As reported by Swiss news outlet 20 Minutes, this includes: “shops, shopping centres, banks, post offices, museums, libraries, cinemas, theatres, concert halls, interiors of zoological and botanical gardens and animal parks, restaurants, bars, discos, gaming salons, hotels (with the exception of guest rooms), entrance and entrance areas Cloakrooms in swimming pools, sports facilities and fitness centres, in medical practices, hospitals, churches and religious institutions.”

Besides people having to wear masks in bars and restaurants now in every canton, consumption of food and drinks can only take place while seated. 

This rule applies regardless of whether the venue is indoors or outdoors. 

Public and private events 

Public events will have a cap of 15 people – for instance in parks, squares and on walking paths. 

This limit will not apply to political rallies and protests, although masks and distancing will be required. 

At private events with more than 15 people, consumption will be allowed only when seated – with masks required unless someone is seated. 

Private events with more than 100 people will need to submit a hygiene and safety plan. 

'Meetings' as part of sporting clubs are not spontaneous, which means they are not restricted – provided the club has presented an approved hygiene and safety plan. 

Working from home recommended

The Federal Council also said working from home was recommended for all who were able to do so. 

Not only does this minimise the risk of an outbreak, but it would also lessen the chance that an entire department would go into quarantine should an infection be detected. 

'Worrying' increase in new infections 

“The sharp increase in the number of contaminations in recent days is worrying.

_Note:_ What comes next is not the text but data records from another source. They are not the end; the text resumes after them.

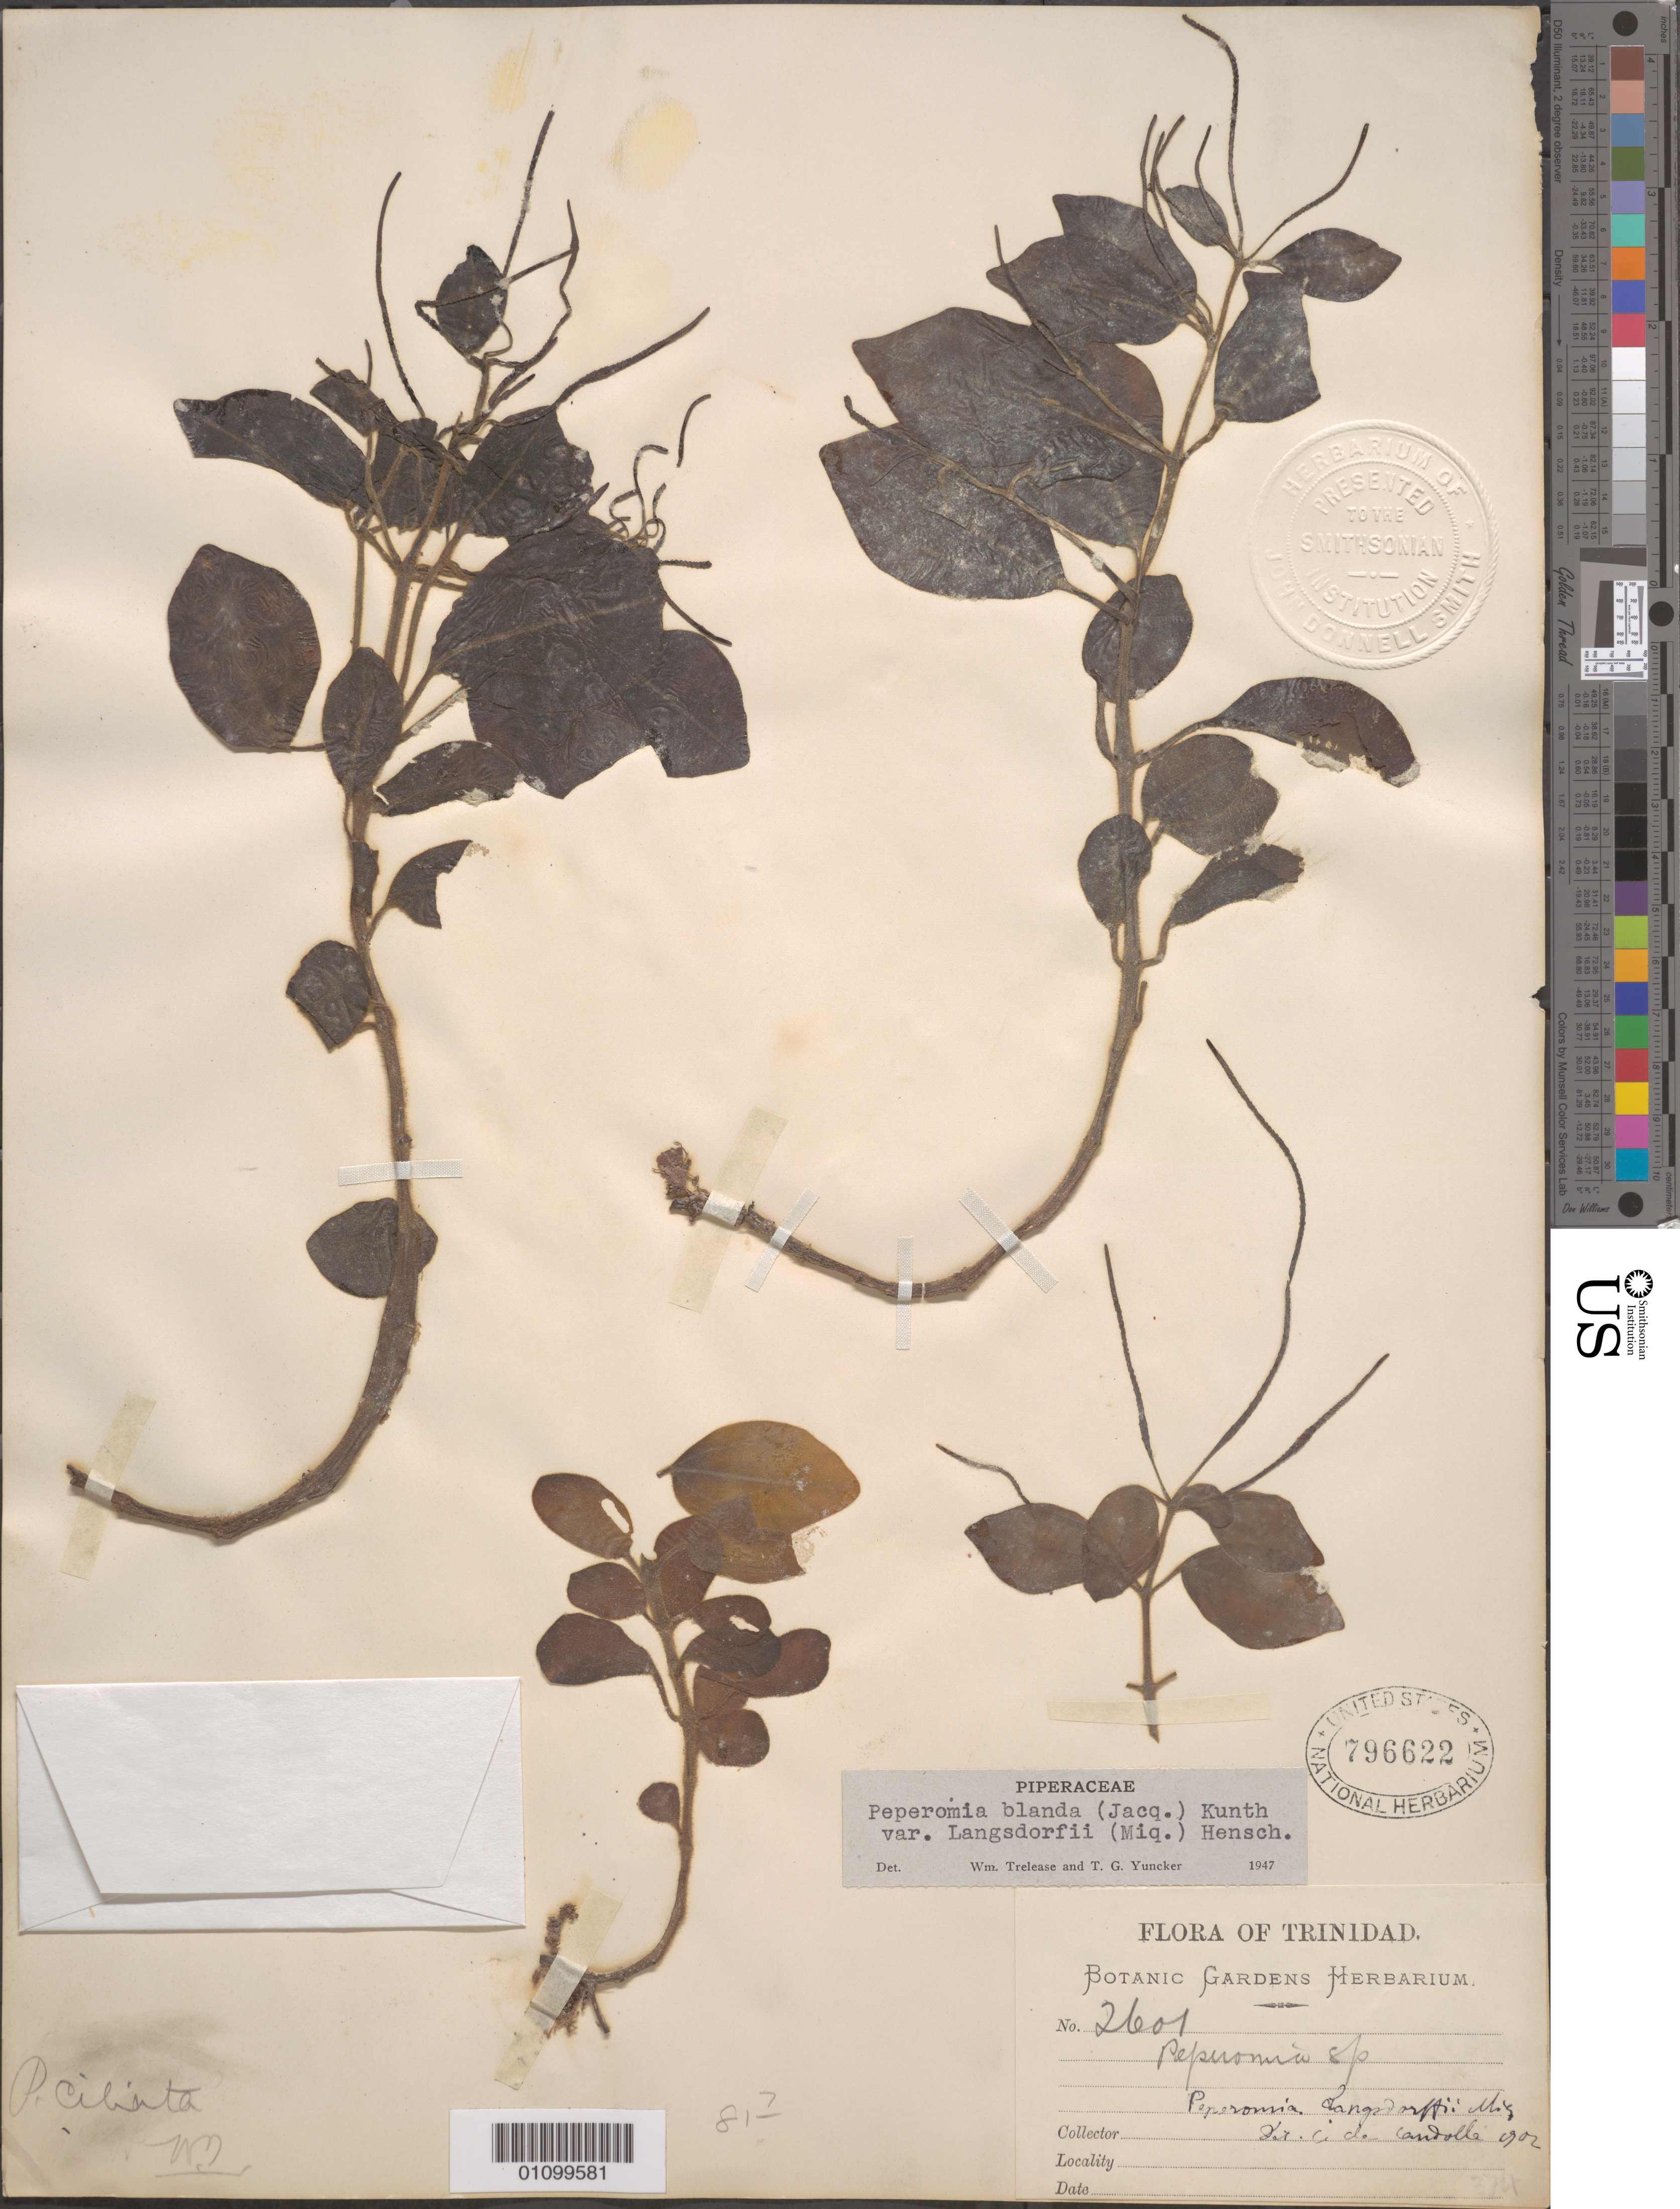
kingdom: Plantae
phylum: Tracheophyta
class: Magnoliopsida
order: Piperales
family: Piperaceae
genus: Peperomia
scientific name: Peperomia blanda var. langsdorffii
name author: (Miq.) Hensch.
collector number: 2601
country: Trinidad and Tobago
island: Trinidad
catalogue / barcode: US 796622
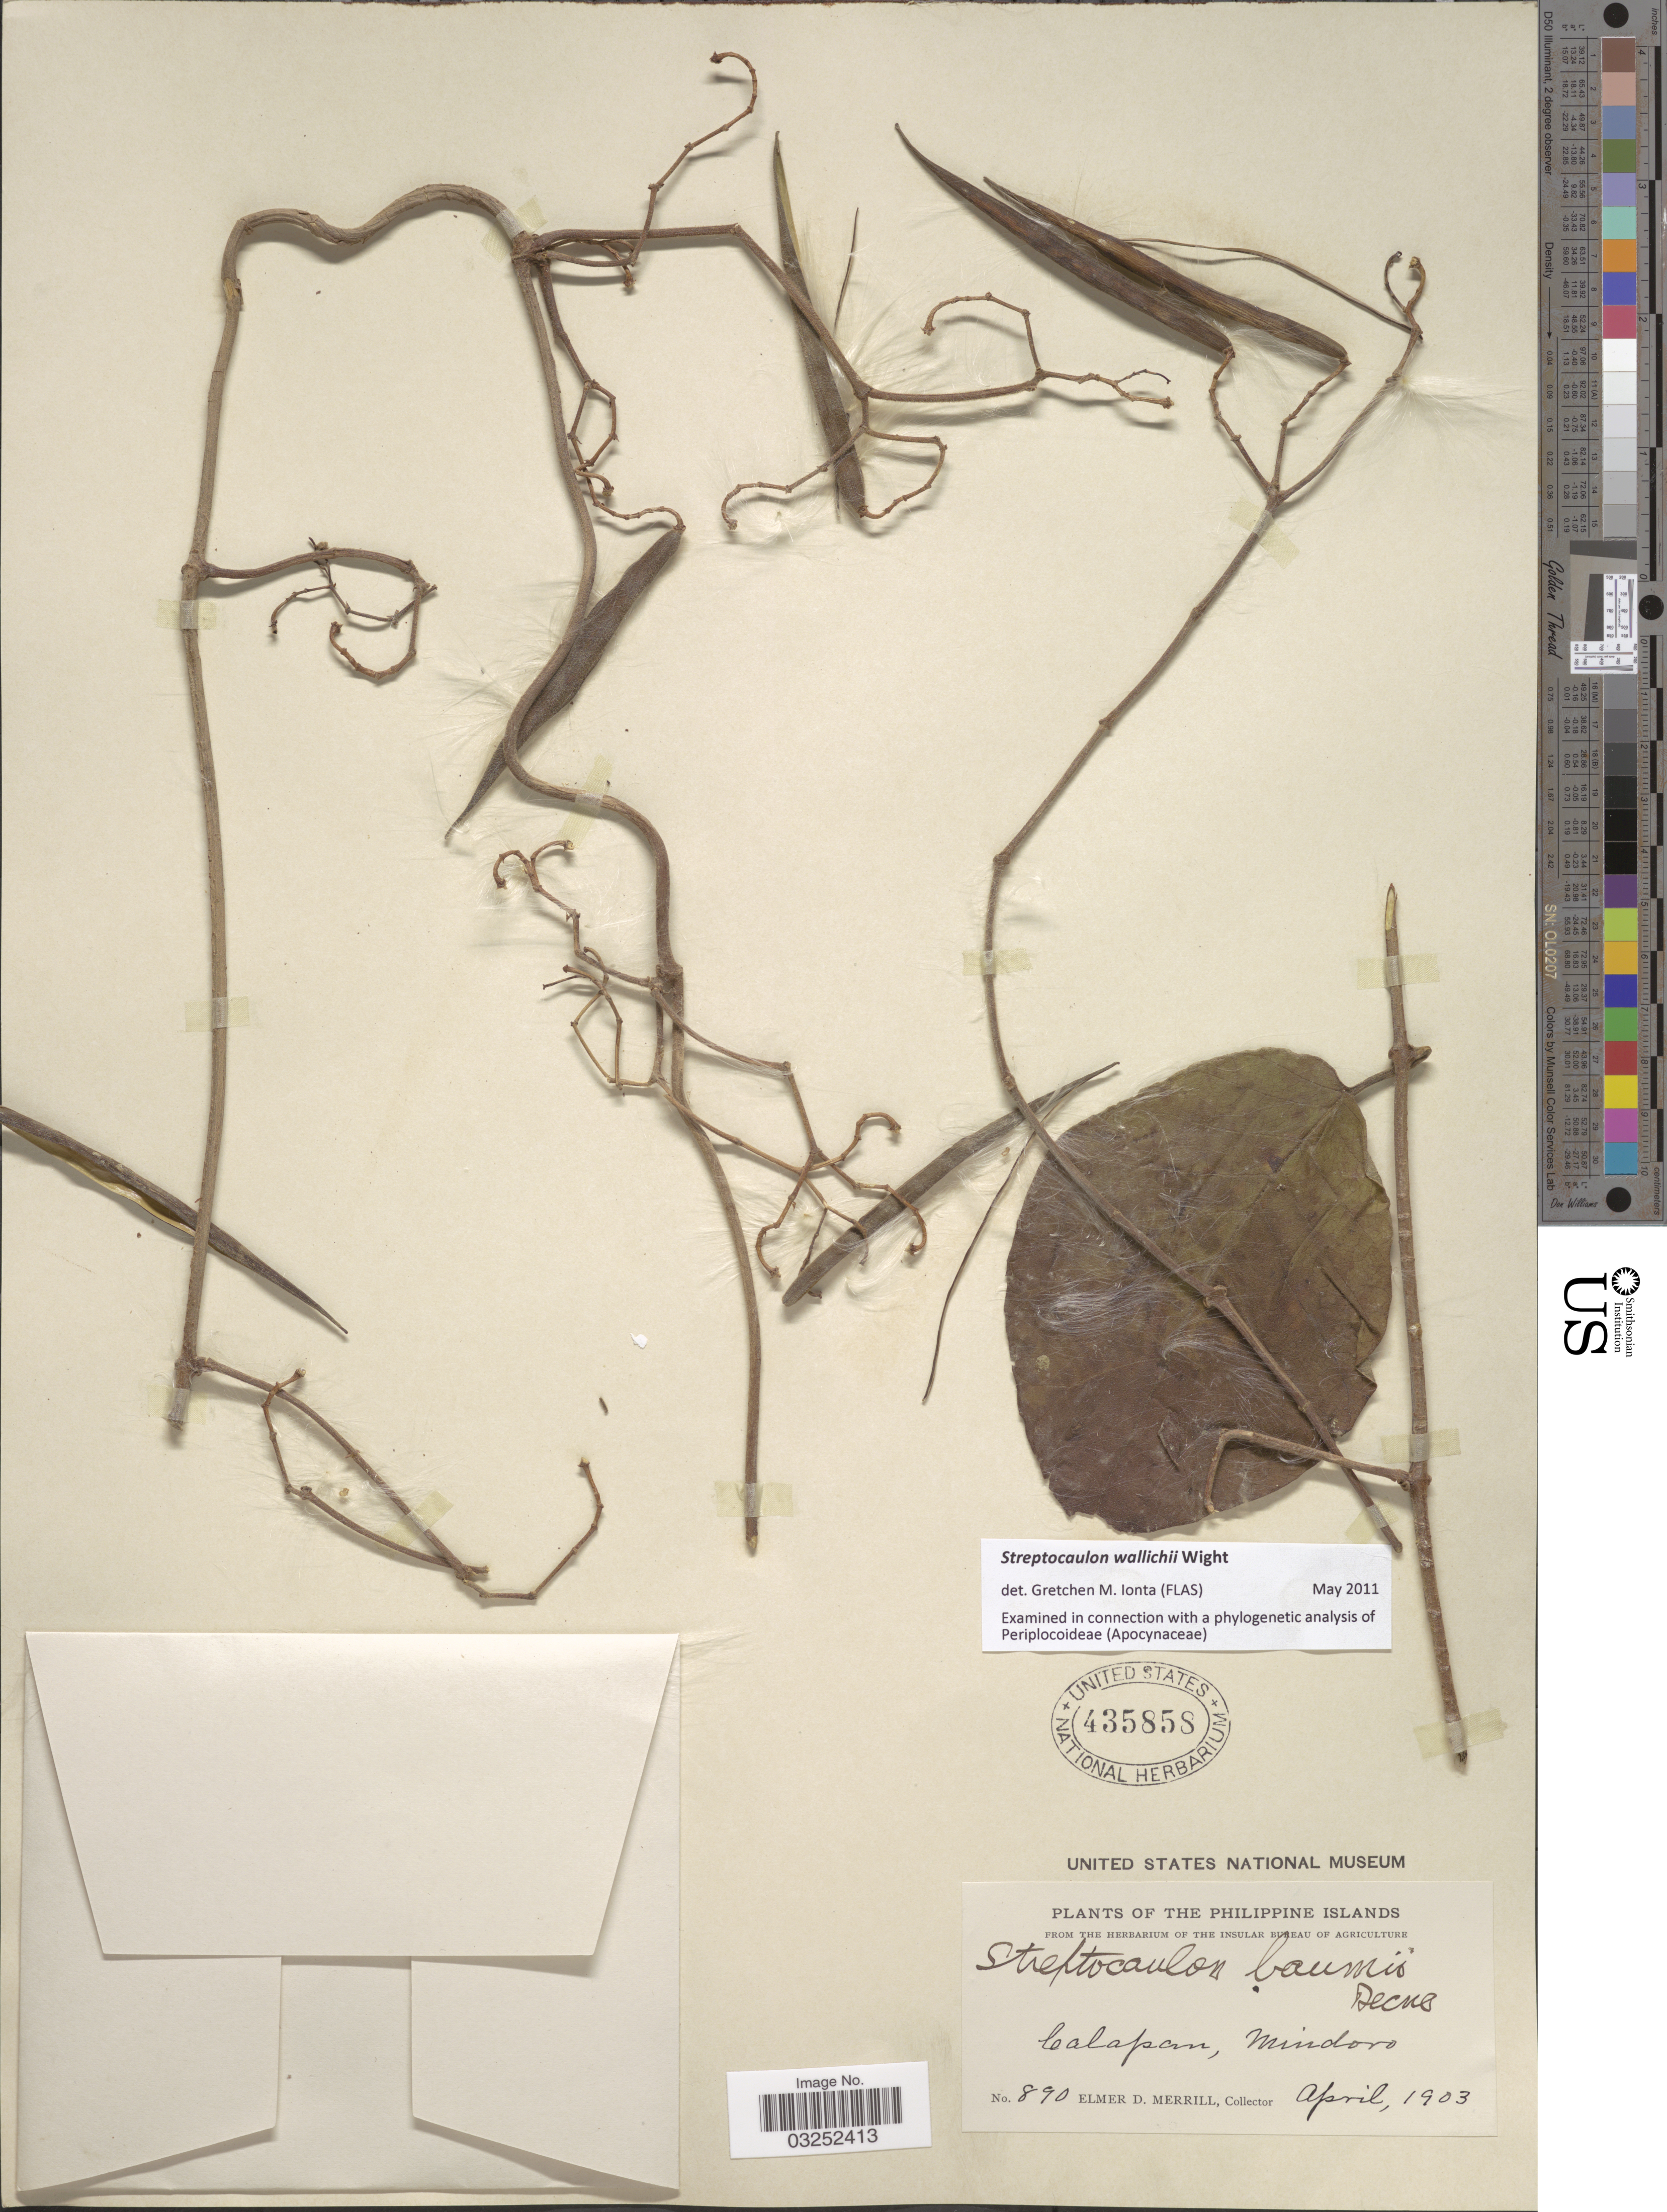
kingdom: Plantae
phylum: Tracheophyta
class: Magnoliopsida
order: Gentianales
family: Apocynaceae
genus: Streptocaulon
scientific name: Streptocaulon wallichii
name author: Wight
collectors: E. D. Merrill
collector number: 890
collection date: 1903-04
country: Philippines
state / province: Mimaropa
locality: Calapan, Mindoro.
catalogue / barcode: US 435858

Indeed, it concerns all age groups and all cantons,” the government said in a statement. 

Although the pandemic had initially largely spared the wealthy Alpine nation, cases have now been soaring and on Friday it reported 3,087 new cases.

Switzerland is now the European country where virus infections have progressed the fastest in the past week, with a rise of 146 percent according to AFP data. Total deaths have reached 1,822, out of a population of 8.5 million. 

“This last week infections have doubled,” President Simonetta Sommaruga told a press conference as she unveiled national restrictions to contain a crisis that had previously been the responsibility of Switzerland's regions or cantons.